Tidak dapat dipungkiri, peristiwa Kudatuli memberikan andil terhadap karir politik Megawati Soekarnoputri. Bahkan santer diberitakan, Kudatuli sebenarnya adalah "settingan" Benny Moerdani menjatuhkan Soeharto dan menjadikan Mega sebagai penggantinya. Hal ini terungkap dalam kesaksian penulis Salim Said dalam buku biografinya yang menyebut tentang ide Benny Moerdani untuk menjatuhkan Soeharto dan sosok penggantinya (Megawati).
Terlepas dari benar atau tidaknya, namun pihak yang seharusnya bertanggung jawab untuk menuntaskan kasus tersebut adalah Megawati. Alasannya sederhana, PDIP adalah korban dan Megawati berada ditampuk kekuasaan dalam rentang 1999-2004. Artinya, Megawati sebenarnya punya power untuk mengungkap peristiwa itu secara gamblang.
Namun, isu pelanggaran HAM Kudatuli justru kembali disuarakan PDIP pasca Megawati tak lagi terpilih menjadi presiden. Susilo Bambang Yudhoyono (SBY) yang mengalahkan petahana (Megawati) di Pilpres 2004, hingga hari ini selalu "diteriaki" kader PDIP sebagai orang yang diduga terlibat dalam peristiwa Kudatuli.
Padahal jika kader PDIP bijak mengurai sejarah, posisi SBY saat terjadinya peristiwa Kudatuli adalah Kasdam. Artinya, SBY tak memiliki peran apa pun dalam mengambil kebijakan. Sementara itu, Sutiyoso yang menjabat sebagai Pangdam kala itu justru dicalonkan menjadi Gubernur DKI oleh Megawati pada tahun 1997.

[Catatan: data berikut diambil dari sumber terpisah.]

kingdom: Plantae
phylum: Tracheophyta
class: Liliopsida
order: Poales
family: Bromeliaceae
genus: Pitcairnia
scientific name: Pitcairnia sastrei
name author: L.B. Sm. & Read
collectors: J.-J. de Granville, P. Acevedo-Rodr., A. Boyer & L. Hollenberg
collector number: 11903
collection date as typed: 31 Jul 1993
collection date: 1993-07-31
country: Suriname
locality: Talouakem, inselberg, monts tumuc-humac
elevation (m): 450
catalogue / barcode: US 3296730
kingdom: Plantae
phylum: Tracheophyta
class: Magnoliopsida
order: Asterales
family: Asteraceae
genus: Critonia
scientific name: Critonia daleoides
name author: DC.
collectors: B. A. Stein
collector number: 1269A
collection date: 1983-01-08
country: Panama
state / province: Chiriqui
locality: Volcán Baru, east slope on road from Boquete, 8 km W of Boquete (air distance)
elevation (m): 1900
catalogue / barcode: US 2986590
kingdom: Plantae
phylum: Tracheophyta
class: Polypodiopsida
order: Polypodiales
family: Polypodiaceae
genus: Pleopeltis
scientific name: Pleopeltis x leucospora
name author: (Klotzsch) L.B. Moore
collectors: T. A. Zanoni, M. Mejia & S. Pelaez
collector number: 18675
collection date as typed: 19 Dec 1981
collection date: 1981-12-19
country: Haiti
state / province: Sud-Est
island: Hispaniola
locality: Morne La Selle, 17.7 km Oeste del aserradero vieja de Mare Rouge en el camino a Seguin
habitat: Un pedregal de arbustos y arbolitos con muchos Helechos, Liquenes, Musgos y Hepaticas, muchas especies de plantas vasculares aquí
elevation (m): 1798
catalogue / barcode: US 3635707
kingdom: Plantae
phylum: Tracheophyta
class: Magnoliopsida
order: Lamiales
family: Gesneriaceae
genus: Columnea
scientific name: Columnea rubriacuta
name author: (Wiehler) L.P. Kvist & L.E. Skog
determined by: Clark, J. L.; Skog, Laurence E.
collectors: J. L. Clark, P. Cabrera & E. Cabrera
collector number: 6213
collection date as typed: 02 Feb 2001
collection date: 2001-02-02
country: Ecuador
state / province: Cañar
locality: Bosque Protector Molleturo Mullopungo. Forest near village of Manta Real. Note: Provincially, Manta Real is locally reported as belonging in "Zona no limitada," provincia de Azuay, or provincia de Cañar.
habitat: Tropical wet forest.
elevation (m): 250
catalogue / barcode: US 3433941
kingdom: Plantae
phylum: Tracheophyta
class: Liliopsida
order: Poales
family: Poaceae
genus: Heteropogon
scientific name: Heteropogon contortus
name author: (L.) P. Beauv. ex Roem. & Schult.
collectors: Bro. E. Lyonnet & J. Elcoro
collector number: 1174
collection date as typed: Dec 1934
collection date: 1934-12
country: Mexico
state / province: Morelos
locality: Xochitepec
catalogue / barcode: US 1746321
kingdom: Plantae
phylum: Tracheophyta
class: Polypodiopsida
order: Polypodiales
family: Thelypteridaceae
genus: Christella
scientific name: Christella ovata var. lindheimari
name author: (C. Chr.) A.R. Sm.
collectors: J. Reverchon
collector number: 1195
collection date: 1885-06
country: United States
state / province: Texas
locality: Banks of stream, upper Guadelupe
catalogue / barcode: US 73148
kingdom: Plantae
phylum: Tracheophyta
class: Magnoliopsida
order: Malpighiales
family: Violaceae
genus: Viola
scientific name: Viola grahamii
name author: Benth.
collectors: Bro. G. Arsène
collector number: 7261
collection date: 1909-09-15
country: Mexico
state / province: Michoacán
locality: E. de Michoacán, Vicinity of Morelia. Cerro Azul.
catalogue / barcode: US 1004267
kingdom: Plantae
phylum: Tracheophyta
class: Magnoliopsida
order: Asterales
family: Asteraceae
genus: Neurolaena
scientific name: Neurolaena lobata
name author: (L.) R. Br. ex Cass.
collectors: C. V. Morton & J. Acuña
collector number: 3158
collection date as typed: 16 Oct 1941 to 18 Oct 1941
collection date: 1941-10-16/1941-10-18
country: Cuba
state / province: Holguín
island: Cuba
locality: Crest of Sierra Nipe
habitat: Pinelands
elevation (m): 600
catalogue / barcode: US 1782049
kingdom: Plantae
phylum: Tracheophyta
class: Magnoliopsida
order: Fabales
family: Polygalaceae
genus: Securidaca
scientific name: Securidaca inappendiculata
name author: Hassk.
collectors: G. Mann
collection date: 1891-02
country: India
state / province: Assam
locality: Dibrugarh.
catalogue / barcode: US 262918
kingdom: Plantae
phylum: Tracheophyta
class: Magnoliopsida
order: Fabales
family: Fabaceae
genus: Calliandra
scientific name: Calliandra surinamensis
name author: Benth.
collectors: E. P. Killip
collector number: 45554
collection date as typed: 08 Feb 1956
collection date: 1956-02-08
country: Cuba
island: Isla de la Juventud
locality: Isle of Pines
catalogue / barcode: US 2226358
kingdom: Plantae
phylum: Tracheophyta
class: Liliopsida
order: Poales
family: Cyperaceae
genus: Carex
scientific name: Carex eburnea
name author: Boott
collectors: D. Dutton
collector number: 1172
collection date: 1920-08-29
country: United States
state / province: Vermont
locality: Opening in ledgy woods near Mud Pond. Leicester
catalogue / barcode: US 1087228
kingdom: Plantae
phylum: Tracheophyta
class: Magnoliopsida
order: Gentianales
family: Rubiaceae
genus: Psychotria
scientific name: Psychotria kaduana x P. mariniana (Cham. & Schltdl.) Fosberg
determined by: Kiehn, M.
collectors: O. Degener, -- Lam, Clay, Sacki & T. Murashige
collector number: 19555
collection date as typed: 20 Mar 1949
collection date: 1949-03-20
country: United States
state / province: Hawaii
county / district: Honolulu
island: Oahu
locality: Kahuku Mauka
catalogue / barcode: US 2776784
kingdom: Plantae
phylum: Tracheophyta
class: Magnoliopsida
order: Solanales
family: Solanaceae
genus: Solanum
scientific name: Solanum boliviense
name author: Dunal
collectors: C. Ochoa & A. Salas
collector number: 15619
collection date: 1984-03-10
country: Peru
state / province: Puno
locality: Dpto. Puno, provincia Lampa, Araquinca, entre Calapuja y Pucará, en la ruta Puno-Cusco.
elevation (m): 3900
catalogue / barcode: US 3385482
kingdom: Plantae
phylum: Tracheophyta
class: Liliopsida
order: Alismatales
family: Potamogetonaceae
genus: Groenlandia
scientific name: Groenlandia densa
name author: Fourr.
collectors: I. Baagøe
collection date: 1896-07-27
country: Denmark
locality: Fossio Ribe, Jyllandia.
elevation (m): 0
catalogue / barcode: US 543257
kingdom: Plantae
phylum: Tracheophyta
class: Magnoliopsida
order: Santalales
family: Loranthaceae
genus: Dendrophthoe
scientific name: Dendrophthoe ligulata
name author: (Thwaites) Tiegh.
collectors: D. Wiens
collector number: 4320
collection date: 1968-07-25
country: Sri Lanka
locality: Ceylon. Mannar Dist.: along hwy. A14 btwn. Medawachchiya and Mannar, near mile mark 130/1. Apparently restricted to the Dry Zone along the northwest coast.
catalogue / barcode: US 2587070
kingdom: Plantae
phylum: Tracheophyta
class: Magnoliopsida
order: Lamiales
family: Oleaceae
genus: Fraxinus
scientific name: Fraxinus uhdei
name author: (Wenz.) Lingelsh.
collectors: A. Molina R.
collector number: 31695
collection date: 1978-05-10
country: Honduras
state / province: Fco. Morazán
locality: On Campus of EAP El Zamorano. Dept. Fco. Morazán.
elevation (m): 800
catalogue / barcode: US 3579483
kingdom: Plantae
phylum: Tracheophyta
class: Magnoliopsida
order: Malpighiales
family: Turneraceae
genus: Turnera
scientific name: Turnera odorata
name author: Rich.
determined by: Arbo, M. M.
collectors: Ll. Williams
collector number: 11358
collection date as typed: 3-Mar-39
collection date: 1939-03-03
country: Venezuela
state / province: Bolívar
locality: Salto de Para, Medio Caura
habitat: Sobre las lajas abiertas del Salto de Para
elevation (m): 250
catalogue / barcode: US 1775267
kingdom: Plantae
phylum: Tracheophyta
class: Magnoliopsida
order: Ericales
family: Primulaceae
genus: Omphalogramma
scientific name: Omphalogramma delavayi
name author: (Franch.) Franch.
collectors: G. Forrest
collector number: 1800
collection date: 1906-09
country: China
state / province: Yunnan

Selain itu, fakta yang seharusnya dijadikan rujukan berfikir oleh kader-kader PDIP adalah kenyataan bahwa SBY ditunjuk menjadi menteri oleh Megawati. Jika seandainya SBY benar terlibat dalam peristiwa Kudatuli apakah mungkin Megawati memilihnya menjadi menteri? Adakah Megawati yang dianggap Ibu oleh seluruh kader PDIP setega itu?
Maka tak heran, tudingan kader PDIP setiap tahunnya pada SBY ditanggapi sinis oleh banyak pengamat. Seperti tudingan PDIP kepada SBY terkait Kudatuli saat menjelang Pilpres 2019 lalu. Wakil Direktur Eksekutif Pusat Kajian Politik (Puskapol) Universitas Indonesia Hurriyah menganggap isu ini tak lebih sekedar kepanikan PDIP dan upaya menekan lawan.
Beranjak dari pandangan pengamat tersebut, wajar jika tahun ini SBY kembali diserang habis-habisan oleh kader PDIP. Pasalnya elektabilitas ketua umum dan Partai Demokrat terus meningkat dalam berbagai survei. Citra positif inilah yang menjadi kepanikan PDIP menjelang Pilkada Serentak 2020.
PDIP sadar, nama SBY dan Demokrat masih melekat kuat dibenak masyarakat. Jadi menyerang SBY ibarat sekali dayung dua tiga pulau terlampaui. Begitulah agaknya menyikapi isu Kudatuli yang dihembuskan kader PDIP tahun ini. Sampai kapan pun, Kudatuli tetap menjadi "mainan" Mega dan PDIP.